**TEXTE À ÉTUDIER**
▼

Pour rappel, les zones tampons à proximité des cours d’eau (bandes enherbées, ripisylve) sont obligatoires depuis de nombreuses années. Le SAGE, lui, « incite fortement les acteurs locaux à mettre en place des bandes tampons entre les surfaces agricoles cultivées et les berges ». De fait, c’est une régression. On n’en est pas à l’incitation, mais à l’application réglementaire !
Conclusions
Nous
nous permettrons d’utiliser le même procédé que les rédacteurs du
PAGD pour le reste du document qui nous a autant intéressé qu’ils
ont été intéressé par les problèmes
climatiques
: « etc. »
En
effet, le
reste du PAGD est un pensum avec déclaration d’intention,
communication et sensibilisation à tous les étages. Les budgets
sont pour bonne partie inexistants à l’aune des enjeux, notamment
sur les réseaux séparatifs pour l’assainissement. Beaucoup de
bilan et d’outils de suivis mis en œuvre, souvent en doublons de
ce qui existe déjà, mais très peu d’action réelle.
Même
pour des problèmes clés comme la contamination aux biocides des
captage d’Orist, les échéances sont de 5 à 8 ans et on ne parle
que d’incitation à réduire l’utilisation de biocides… dans le
cadre d’une problématique de santé publique qui dure déjà depuis
de nombreuses années et qui a déjà amené EHLG à invalidé le
PAGD.
Ce SAGE ressemble donc à une usine à gaz dont la préparation aura duré des années, coûté des fortunes, sans ambition marquée, avec des bonnes intentions, et un diagnostic à peu près correct, mais surtout insuffisant en terme d’analyse pour de nombreux secteurs, et néfaste pour d’autres.
Non
seulement ce SAGE manque singulièrement d’ambition, non seulement il
propose des diagnostics plutôt douteux, mais surtout, après
lecture, il ne sert visiblement qu’à conforter les politiques
publiques déjà en place : aucune avancées sur l’artificialisation,
l’aménagement du territoire, la gestion des milieux naturels,
l’assainissement, la politique touristique, etc. Sur chacun des
éléments clés, les politiques actuelles
sont reprises pour les valider, en rajoutant des observatoires, des
outils de communication, des réunions de concertation… un
sentiment de grand vide, alors même que c’est un document opposable
et qui pourrait tout à fait aller plus loin que les grands documents
d’orientation pour permettre une vraie prise en compte des besoins
du territoire.
Pire, il valide sur certains points un statu quo non réglementaire :
–
les agriculteurs ne respectent pas la mise en œuvre de zone tampons
en bordure de cours d’eau de certains bassins? Le Sage se limite à
des incitations, alors qu’ils y sont tenus réglementairement.
–
Il y a des déversements de biocides sur les périmètres de captage
? On va inciter les agriculteurs, dans un délai de 5 à 8 ans à ne
plus le faire, mais s’ils décident de passer outre, libre à eux.
–
Les SPANC n’ont pas les moyens de mettre à niveau les équipements
d’assainissement non-collectifs ? C’est la fatalité, on ne peut pas
résoudre les problèmes techniques qu’ils n’arrivent pas à gérer.

▲

**JEU DE DONNÉES**
▼

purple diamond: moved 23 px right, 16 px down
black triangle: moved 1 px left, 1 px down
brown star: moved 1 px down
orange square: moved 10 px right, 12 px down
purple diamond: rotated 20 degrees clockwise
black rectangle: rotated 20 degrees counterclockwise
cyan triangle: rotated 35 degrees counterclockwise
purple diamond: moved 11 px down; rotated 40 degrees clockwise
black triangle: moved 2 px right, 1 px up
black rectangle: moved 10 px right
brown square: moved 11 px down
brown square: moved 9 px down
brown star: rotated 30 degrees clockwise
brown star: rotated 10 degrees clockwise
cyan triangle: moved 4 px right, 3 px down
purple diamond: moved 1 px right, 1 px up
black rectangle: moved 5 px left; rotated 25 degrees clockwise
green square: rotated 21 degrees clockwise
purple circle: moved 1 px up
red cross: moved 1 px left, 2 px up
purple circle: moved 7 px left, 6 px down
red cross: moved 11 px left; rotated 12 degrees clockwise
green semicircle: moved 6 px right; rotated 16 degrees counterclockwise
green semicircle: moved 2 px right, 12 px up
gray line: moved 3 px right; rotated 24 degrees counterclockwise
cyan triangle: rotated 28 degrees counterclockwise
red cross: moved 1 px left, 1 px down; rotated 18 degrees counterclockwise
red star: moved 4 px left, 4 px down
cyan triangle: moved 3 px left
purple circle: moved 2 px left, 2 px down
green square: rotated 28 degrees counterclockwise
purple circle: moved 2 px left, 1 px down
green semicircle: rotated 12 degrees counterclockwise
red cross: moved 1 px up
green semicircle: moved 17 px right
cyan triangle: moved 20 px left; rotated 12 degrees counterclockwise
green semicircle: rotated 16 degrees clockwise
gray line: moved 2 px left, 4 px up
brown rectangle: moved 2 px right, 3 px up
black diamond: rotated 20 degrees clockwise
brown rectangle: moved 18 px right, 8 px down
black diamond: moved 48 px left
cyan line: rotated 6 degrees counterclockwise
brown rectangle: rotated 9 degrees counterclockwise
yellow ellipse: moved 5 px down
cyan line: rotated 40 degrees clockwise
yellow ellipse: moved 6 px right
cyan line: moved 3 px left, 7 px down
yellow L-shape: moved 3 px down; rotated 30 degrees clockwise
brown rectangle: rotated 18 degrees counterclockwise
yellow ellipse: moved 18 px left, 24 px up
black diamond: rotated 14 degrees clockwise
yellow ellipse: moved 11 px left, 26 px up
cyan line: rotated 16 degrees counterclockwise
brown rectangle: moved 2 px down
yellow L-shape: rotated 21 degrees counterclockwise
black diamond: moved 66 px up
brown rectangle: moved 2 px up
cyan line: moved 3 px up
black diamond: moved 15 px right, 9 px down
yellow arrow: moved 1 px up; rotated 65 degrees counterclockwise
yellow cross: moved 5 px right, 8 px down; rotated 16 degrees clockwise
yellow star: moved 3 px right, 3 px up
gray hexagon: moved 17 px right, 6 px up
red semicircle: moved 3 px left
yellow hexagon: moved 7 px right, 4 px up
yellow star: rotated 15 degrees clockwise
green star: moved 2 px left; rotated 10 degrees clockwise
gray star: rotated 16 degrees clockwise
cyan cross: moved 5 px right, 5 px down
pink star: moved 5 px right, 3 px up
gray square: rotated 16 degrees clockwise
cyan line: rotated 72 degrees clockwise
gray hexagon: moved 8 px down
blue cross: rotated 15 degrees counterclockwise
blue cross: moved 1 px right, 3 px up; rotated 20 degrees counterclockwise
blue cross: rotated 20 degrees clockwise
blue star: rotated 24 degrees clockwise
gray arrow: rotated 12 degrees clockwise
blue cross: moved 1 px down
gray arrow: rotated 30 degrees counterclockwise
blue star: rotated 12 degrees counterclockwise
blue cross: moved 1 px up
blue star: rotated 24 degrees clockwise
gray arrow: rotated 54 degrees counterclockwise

▲

**TRAVAIL DEMANDÉ**
**A.** Répondez à ces questions sur le texte sur le SAGE :
(i) Quelles zones tampons proches des cours d'eau sont citées entre parenthèses ?
(ii) Quelle échéance est mentionnée pour les problèmes de contamination aux biocides du captage d'Orist ?
(iii) À quoi ce SAGE est-il comparé dans la conclusion ?
**B.** Recopiez, dans le texte sur le SAGE, tout ce qui va de « Pire, il valide » jusqu'à « libre à eux. » inclus.
Appuyez-vous uniquement sur le texte, sans tenir compte des enregistrements.

**RÉPONSES ATTENDUES**
**A.**
(i) Les bandes enherbées et la ripisylve.
(ii) De 5 à 8 ans.
(iii) À une usine à gaz.

**B.**
Pire, il valide sur certains points un statu quo non réglementaire :
–
les agriculteurs ne respectent pas la mise en œuvre de zone tampons
en bordure de cours d’eau de certains bassins? Le Sage se limite à
des incitations, alors qu’ils y sont tenus réglementairement.
–
Il y a des déversements de biocides sur les périmètres de captage
? On va inciter les agriculteurs, dans un délai de 5 à 8 ans à ne
plus le faire, mais s’ils décident de passer outre, libre à eux.